Can you reproduce the material word for word, beginning at its first line and stopping after the line that contains "STAY IN TOU", with the pictures left out?

____ RECORDS FOR THIS TASK

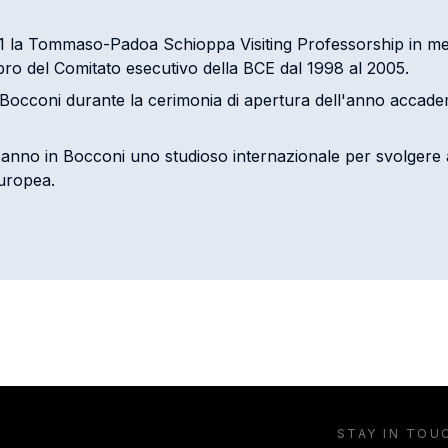
1 la Tommaso-Padoa Schioppa Visiting Professorship in memo
bro del Comitato esecutivo della BCE dal 1998 al 2005.
n Bocconi durante la cerimonia di apertura dell'anno accad
 anno in Bocconi uno studioso internazionale per svolgere at
europea.
STAY IN TOU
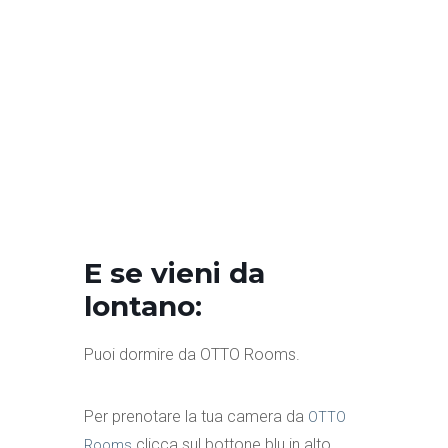
E se vieni da
lontano:
Puoi dormire da OTTO Rooms.
Per prenotare la tua camera da
OTTO
clicca sul bottone blu in alto.
Rooms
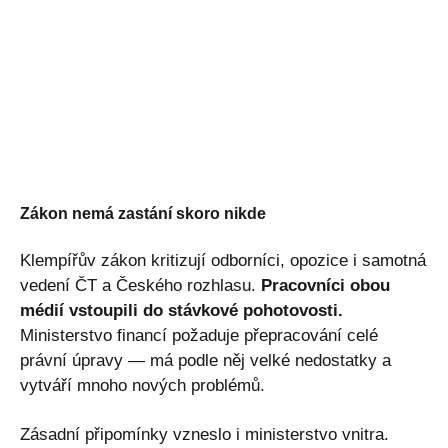
Zákon nemá zastání skoro nikde
Klempířův zákon kritizují odborníci, opozice i samotná
vedení ČT a Českého rozhlasu.
Pracovníci obou
médií vstoupili do stávkové pohotovosti.
Ministerstvo financí požaduje přepracování celé
právní úpravy — má podle něj velké nedostatky a
vytváří mnoho nových problémů.
Zásadní připomínky vzneslo i ministerstvo vnitra.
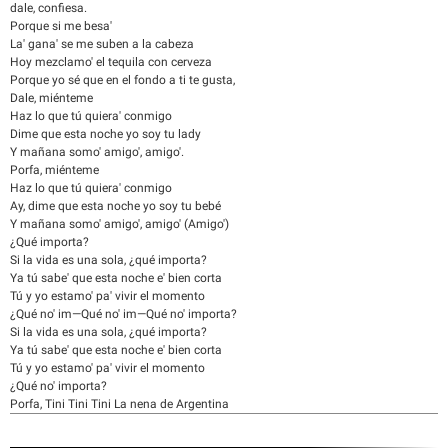
dale, confiesa.
Porque si me besa'
La' gana' se me suben a la cabeza
Hoy mezclamo' el tequila con cerveza
Porque yo sé que en el fondo a ti te gusta,
Dale, miénteme
Haz lo que tú quiera' conmigo
Dime que esta noche yo soy tu lady
Y mañana somo' amigo', amigo'.
Porfa, miénteme
Haz lo que tú quiera' conmigo
Ay, dime que esta noche yo soy tu bebé
Y mañana somo' amigo', amigo' (Amigo')
¿Qué importa?
Si la vida es una sola, ¿qué importa?
Ya tú sabe' que esta noche e' bien corta
Tú y yo estamo' pa' vivir el momento
¿Qué no' im—Qué no' im—Qué no' importa?
Si la vida es una sola, ¿qué importa?
Ya tú sabe' que esta noche e' bien corta
Tú y yo estamo' pa' vivir el momento
¿Qué no' importa?
Porfa, Tini Tini Tini La nena de Argentina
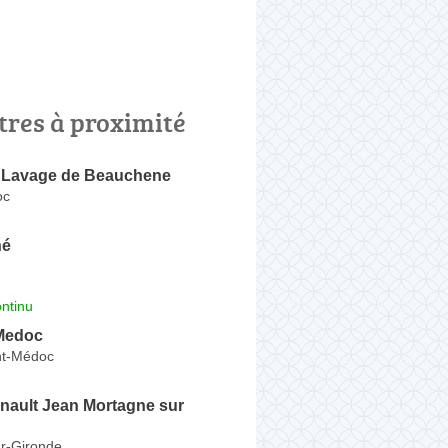
tres à proximité
e Lavage de Beauchene
oc
hé
ntinu
Medoc
nt-Médoc
nault Jean Mortagne sur
r-Gironde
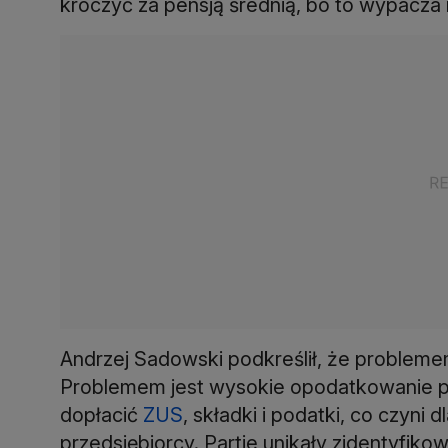
kroczyć za pensją średnią, bo to wypacza 
Andrzej Sadowski podkreślił, że probleme
Problemem jest wysokie opodatkowanie pr
dopłacić
ZUS
, składki i podatki, co czyni
przedsiębiorcy. Partie unikały zidentyfik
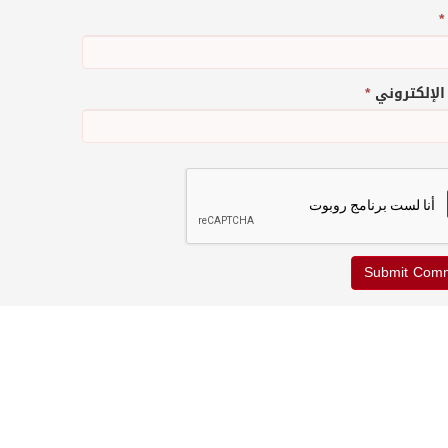
*
 الإلكتروني
*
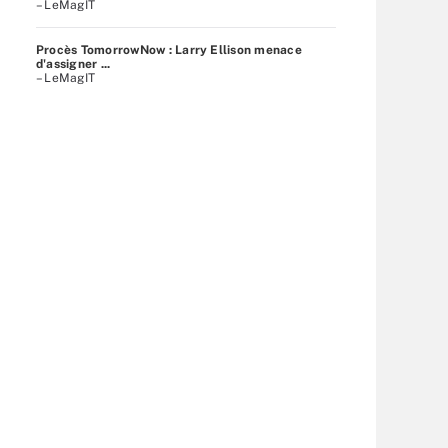
– LeMagIT
Procès TomorrowNow : Larry Ellison menace
d'assigner ...
– LeMagIT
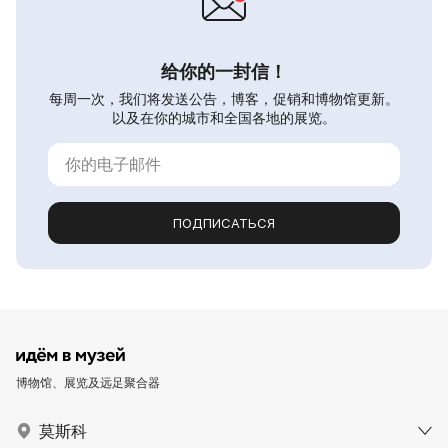
给你的一封信！
每周一次，我们将发送公告，博客，促销和博物馆更新。
以及在你的城市和全国各地的展览。
ПОДПИСАТЬСЯ
博物馆、展览及远足聚合器
莫斯科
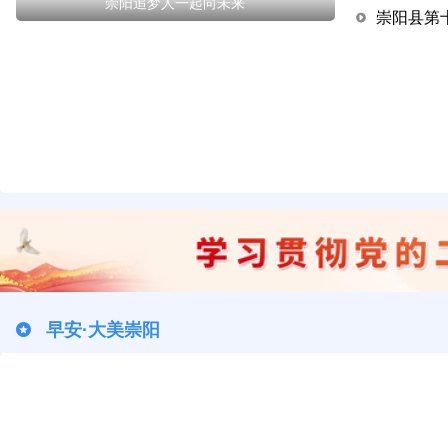
崇阳追梦人一起向未来
崇阳县第
早安·大美崇阳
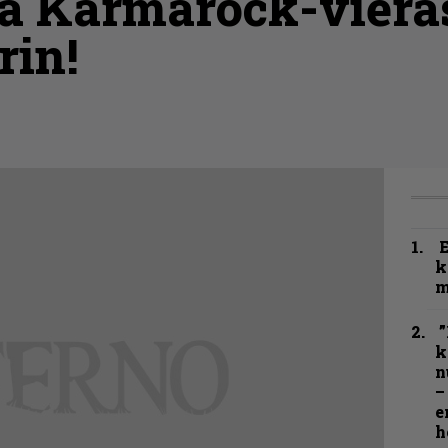
ä Karmarock-vieras
in!
k
m
”
k
n
–
e
h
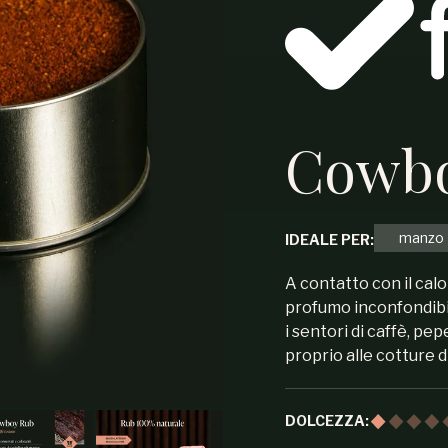
Cowbo
manzo
IDEALE PER:
A contatto con il calo
profumo inconfondib
i sentori di caffè, pe
proprio alle cotture d
DOLCEZZA:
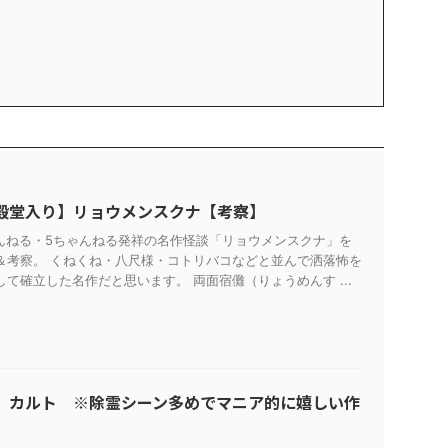
殿堂入り】リョウメンスクナ【考察】
ゃんねる・5ちゃんねる発祥の名作怪談「リョウメンスクナ」を
＆考察。 くねくね・八尺様・コトリバコなどと並んで洒落怖を
て確立した名作だと思います。 両面宿儺（りょうめんす ...
】カルト ※除霊シーン多めでマニア的に嬉しい作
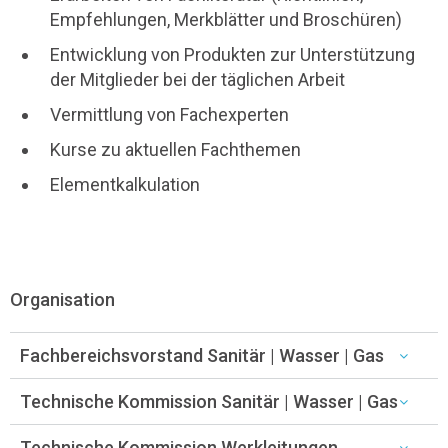
Empfehlungen, Merkblätter und Broschüren)
Entwicklung von Produkten zur Unterstützung
der Mitglieder bei der täglichen Arbeit
Vermittlung von Fachexperten
Kurse zu aktuellen Fachthemen
Elementkalkulation
Organisation
Fachbereichsvorstand Sanitär | Wasser | Gas
Technische Kommission Sanitär | Wasser | Gas
Technische Kommission Werkleitungen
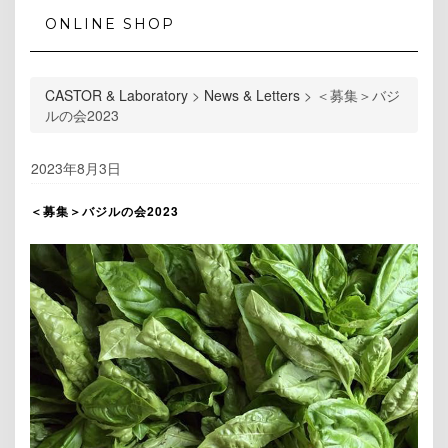
ONLINE SHOP
CASTOR & Laboratory
>
News & Letters
>
＜募集＞バジ
ルの会2023
2023年8月3日
＜募集＞バジルの会2023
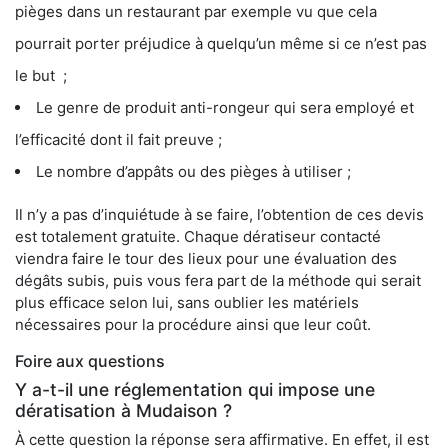
pièges dans un restaurant par exemple vu que cela
pourrait porter préjudice à quelqu’un même si ce n’est pas
le but ;
Le genre de produit anti-rongeur qui sera employé et
l’efficacité dont il fait preuve ;
Le nombre d’appâts ou des pièges à utiliser ;
Il n’y a pas d’inquiétude à se faire, l’obtention de ces devis
est totalement gratuite. Chaque dératiseur contacté
viendra faire le tour des lieux pour une évaluation des
dégâts subis, puis vous fera part de la méthode qui serait
plus efficace selon lui, sans oublier les matériels
nécessaires pour la procédure ainsi que leur coût.
Foire aux questions
Y a-t-il une réglementation qui impose une
dératisation à Mudaison ?
À cette question la réponse sera affirmative. En effet, il est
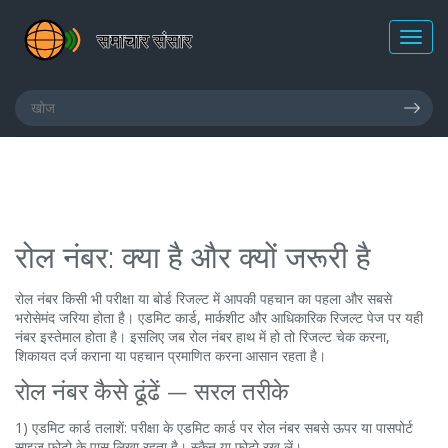
रोल नंबर: क्या है और क्यों जरूरी है
रोल नंबर किसी भी परीक्षा या बोर्ड रिजल्ट में आपकी पहचान का पहला और सबसे
भरोसेमंद जरिया होता है। एडमिट कार्ड, मार्कशीट और आधिकारिक रिजल्ट पेज पर यही
नंबर इस्तेमाल होता है। इसलिए जब रोल नंबर हाथ में हो तो रिजल्ट चेक करना,
शिकायत दर्ज कराना या पहचान प्रमाणित करना आसान रहता है।
रोल नंबर कैसे ढूंढें — सरल तरीके
1) एडमिट कार्ड तलाशें: परीक्षा के एडमिट कार्ड पर रोल नंबर सबसे ऊपर या पासपोर्ट
साइज फोटो के पास लिखा रहता है। स्कैन या फोटो रख लें।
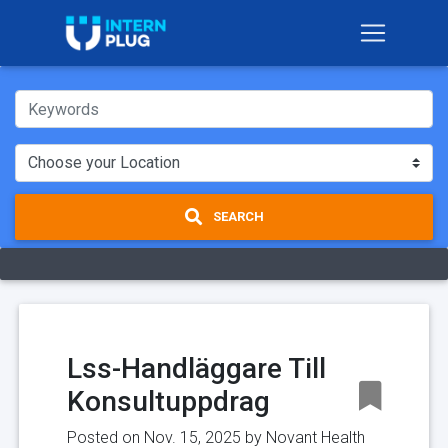
SEARCH
Lss-Handläggare Till
Konsultuppdrag
Posted on Nov. 15, 2025 by
Novant Health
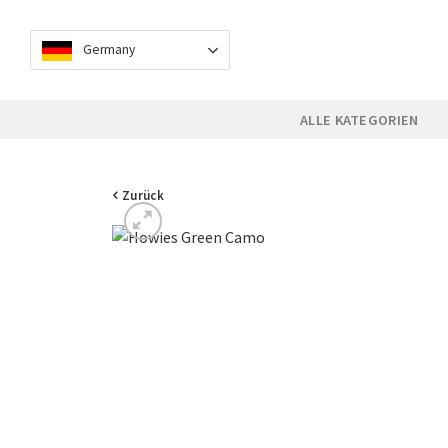
Skip
to
Germany
content
ALLE KATEGORIEN
Zurück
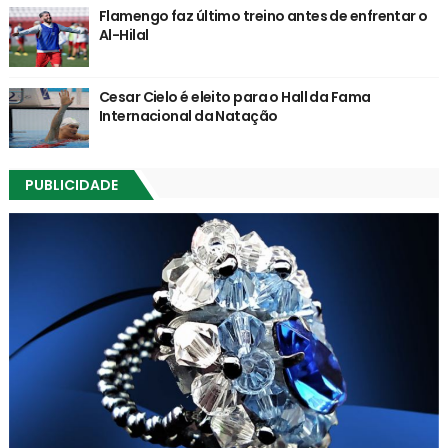
Flamengo faz último treino antes de enfrentar o
Al-Hilal
Cesar Cielo é eleito para o Hall da Fama
Internacional da Natação
PUBLICIDADE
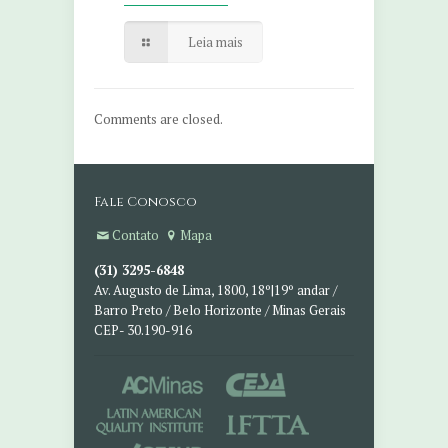
Leia mais
Comments are closed.
Fale Conosco
Contato
Mapa
(31) 3295-6848
Av. Augusto de Lima, 1800, 18º|19º andar /
Barro Preto / Belo Horizonte / Minas Gerais
CEP- 30.190-916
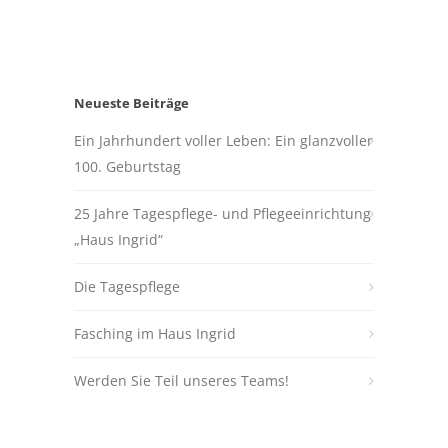
Neueste Beiträge
Ein Jahrhundert voller Leben: Ein glanzvoller
100. Geburtstag
25 Jahre Tagespflege- und Pflegeeinrichtung
„Haus Ingrid“
Die Tagespflege
Fasching im Haus Ingrid
Werden Sie Teil unseres Teams!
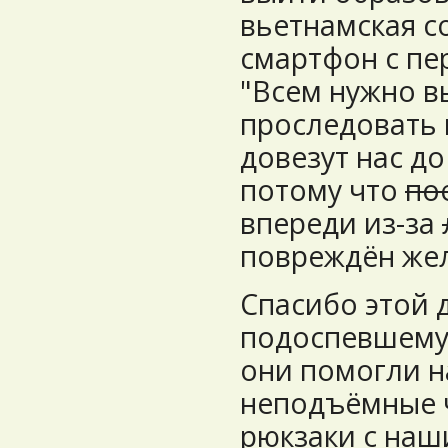
вьетнамская с
смартфон с пе
"Всем нужно в
проследовать 
довезут нас д
потому что
по
впереди из-за
повреждён же
Спасибо этой 
подоспевшему 
они помогли 
неподъёмные 
рюкзаки с наш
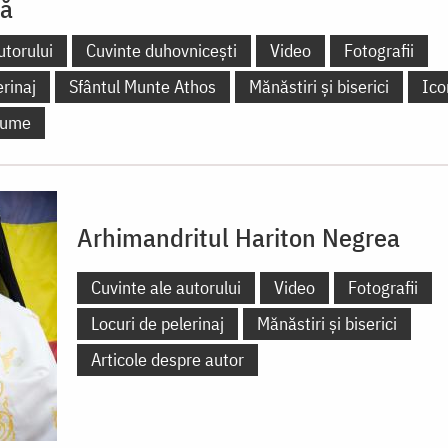
lă
utorului
Cuvinte duhovnicești
Video
Fotografii
erinaj
Sfântul Munte Athos
Mănăstiri și biserici
Ico
 lume
Arhimandritul Hariton Negrea
Cuvinte ale autorului
Video
Fotografii
Locuri de pelerinaj
Mănăstiri și biserici
Articole despre autor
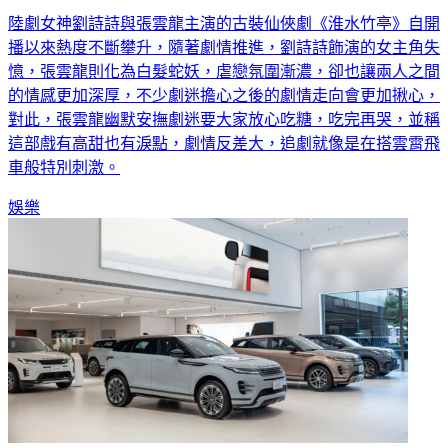
陸劇女神劉詩詩與張雲龍主演的古裝仙俠劇《淮水竹亭》自開
播以來熱度不斷攀升，隨著劇情推進，劉詩詩飾演的女主角失
憶，張雲龍則化為白髮蛇妖，虐戀氛圍漸濃，卻也讓兩人之間
的情感更加深厚，不少劇迷擔心之後的劇情走向會更加揪心，
對此，張雲龍幽默安撫劇迷要大家放心吃糖，吃完再哭，並稱
這部戲有高甜也有淚點，劇情反差大，追劇就像是在搭雲霄飛
車般特別刺激。
娛樂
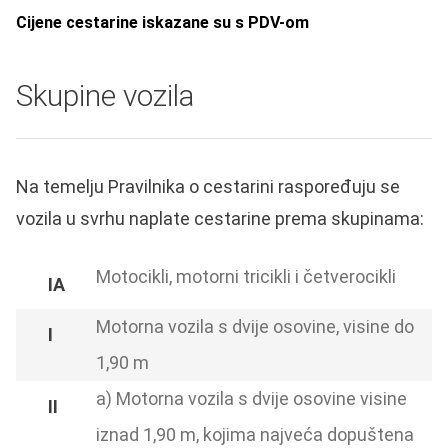
Cijene cestarine iskazane su s PDV-om
Skupine vozila
Na temelju Pravilnika o cestarini raspoređuju se
vozila u svrhu naplate cestarine prema skupinama:
Motocikli, motorni tricikli i četverocikli
Motorna vozila s dvije osovine, visine do
1,90 m
a) Motorna vozila s dvije osovine visine
iznad 1,90 m, kojima najveća dopuštena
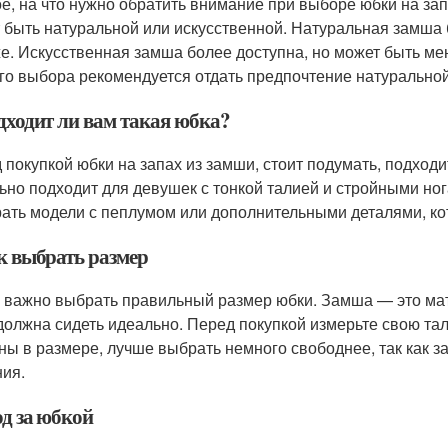
е, на что нужно обратить внимание при выборе юбки на за
 быть натуральной или искусственной. Натуральная замша 
е. Искусственная замша более доступна, но может быть ме
го выбора рекомендуется отдать предпочтение натурально
дходит ли вам такая юбка?
 покупкой юбки на запах из замши, стоит подумать, подход
ьно подходит для девушек с тонкой талией и стройными ног
ать модели с пеплумом или дополнительными деталями, ко
ак выбрать размер
 важно выбрать правильный размер юбки. Замша — это мате
должна сидеть идеально. Перед покупкой измерьте свою тал
ны в размере, лучше выбрать немного свободнее, так как 
ия.
од за юбкой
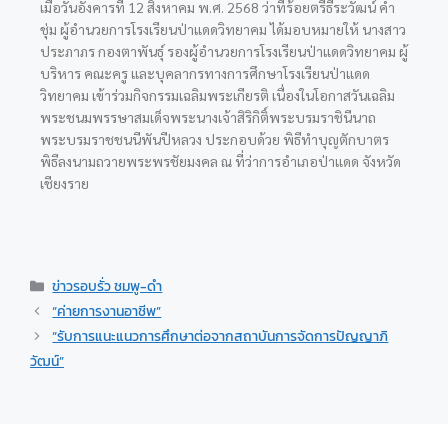
เมื่อวันอังคารที่ 12 สิงหาคม พ.ศ. 2568 ว่าที่ร้อยตรีธีระวัฒน์ คำ
ชุ่ม ผู้อำนวยการโรงเรียนป่าแดดวิทยาคม ได้มอบหมายให้ นางสาว
ประภาภร กองตาพันธ์ุ
รองผู้อำนวยการโรงเรียนป่าแดดวิทยาคม ผู้
บริหาร คณะครู และบุคลากรทางการศึกษาโรงเรียนป่าแดด
วิทยาคม เข้าร่วมกิจกรรมเฉลิมพระเกียรติ เนื่องในโอกาสวันเฉลิม
พระชนมพรรษาสมเด็จพระนางเจ้าสิริกิติ์พระบรมราชินีนาถ
พระบรมราชชนนีพันปีหลวง ประกอบด้วย พิธีทำบุญตักบาตร
พิธีลงนามถวายพระพรชัยมงคล ณ ที่ว่าการอำเภอป่าแดด จังหวัด
เชียงราย
ข่าวรอบรั่ว ชมพู-ดำ
“ค่ายการงานอาชีพ”
“รับการแนะแนวการศึกษาต่อจากสถาบันการจัดการปัญญาภิ
วัฒน์”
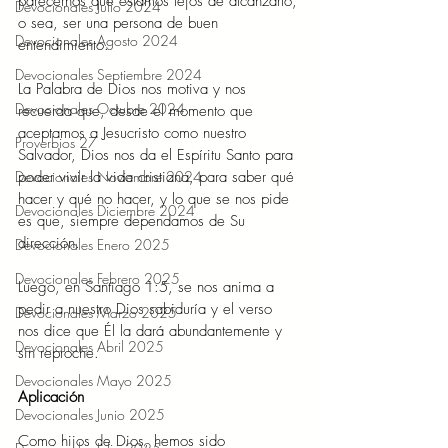
parecernos que estamos lejos de alcanzarlo, 
Devocionales Julio 2024
o sea, ser una persona de buen 
Devocionales Agosto 2024
entendimiento.
Devocionales Septiembre 2024
La Palabra de Dios nos motiva y nos 
Devocionales Octubre 2024
recuerda que, desde el momento que 
aceptamos a Jesucristo como nuestro 
Proverbios 27
Salvador, Dios nos da el Espíritu Santo para 
poder vivir la vida cristiana, para saber qué 
Devocionales Noviembre 2024
hacer y qué no hacer, y lo que se nos pide 
Devocionales Diciembre 2024
es que, siempre dependamos de Su 
dirección.
Devocionales Enero 2025
Devocionales Febrero 2025
Luego, en Santiago 1:5, se nos anima a 
pedir a nuestro Dios sabiduría y el verso 
Devocionales Marzo 2025
nos dice que Él la dará abundantemente y 
Devocionales Abril 2025
sin reproche.
Devocionales Mayo 2025
Aplicación 
Devocionales Junio 2025
Como hijos de Dios, hemos sido 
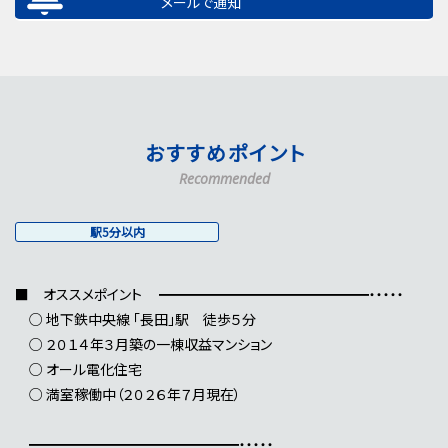
メールで通知
おすすめポイント
Recommended
駅5分以内
■ オススメポイント ━━━━━━━━━━━━━━━・・・・・
○ 地下鉄中央線 「長田」駅 徒歩５分
○ ２０１４年３月築の一棟収益マンション
○ オール電化住宅
○ 満室稼働中（２０２６年７月現在）
━━━━━━━━━━━━━━━・・・・・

________

## EXERCISE OUTPUT:
1 la Tommaso-Padoa Schioppa Visiting Professorship in memo
bro del Comitato esecutivo della BCE dal 1998 al 2005.
n Bocconi durante la cerimonia di apertura dell'anno accad
 anno in Bocconi uno studioso internazionale per svolgere at
europea.
STAY IN TOU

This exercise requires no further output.